**Exercise objective:** Set out exactly every line of the entries below, starting at the line that holds "ไหน พร้อมกับขอดูบัตรประชาชนตน แต่ตนไม่ให้ดู" and stopping after the line that holds "อ.เมืองอุดรธานี แล้วจอดที่มืดและเปลี่ยว คนร้ายหันมา".

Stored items
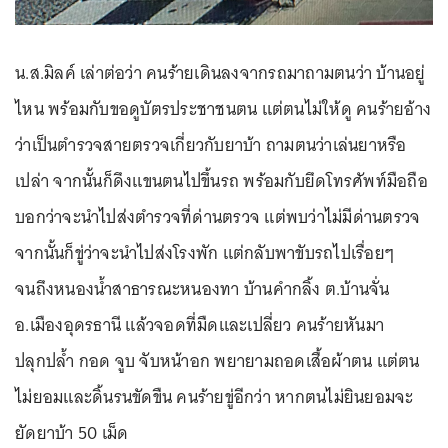
น.ส.มิลค์ เล่าต่อว่า คนร้ายเดินลงจากรถมาถามตนว่า บ้านอยู่
ไหน พร้อมกับขอดูบัตรประชาชนตน แต่ตนไม่ให้ดู คนร้ายอ้าง
ว่าเป็นตำรวจสายตรวจเกี่ยวกับยาบ้า ถามตนว่าเล่นยาหรือ
เปล่า จากนั้นก็ดึงแขนตนไปขึ้นรถ พร้อมกับยึดโทรศัพท์มือถือ
บอกว่าจะนำไปส่งตำรวจที่ด่านตรวจ แต่พบว่าไม่มีด่านตรวจ
จากนั้นก็ขู่ว่าจะนำไปส่งโรงพัก แต่กลับพาขับรถไปเรื่อยๆ
จนถึงหนองน้ำสาธารณะหนองทา บ้านคำกลิ้ง ต.บ้านจั่น
อ.เมืองอุดรธานี แล้วจอดที่มืดและเปลี่ยว คนร้ายหันมา
ปลุกปล้ำ กอด จูบ จับหน้าอก พยายามถอดเสื้อผ้าตน แต่ตน
ไม่ยอมและดิ้นรนขัดขืน คนร้ายขู่อีกว่า หากตนไม่ยินยอมจะ
ยัดยาบ้า 50 เม็ด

**Reply:**
ไหน พร้อมกับขอดูบัตรประชาชนตน แต่ตนไม่ให้ดู คนร้ายอ้าง
ว่าเป็นตำรวจสายตรวจเกี่ยวกับยาบ้า ถามตนว่าเล่นยาหรือ
เปล่า จากนั้นก็ดึงแขนตนไปขึ้นรถ พร้อมกับยึดโทรศัพท์มือถือ
บอกว่าจะนำไปส่งตำรวจที่ด่านตรวจ แต่พบว่าไม่มีด่านตรวจ
จากนั้นก็ขู่ว่าจะนำไปส่งโรงพัก แต่กลับพาขับรถไปเรื่อยๆ
จนถึงหนองน้ำสาธารณะหนองทา บ้านคำกลิ้ง ต.บ้านจั่น
อ.เมืองอุดรธานี แล้วจอดที่มืดและเปลี่ยว คนร้ายหันมา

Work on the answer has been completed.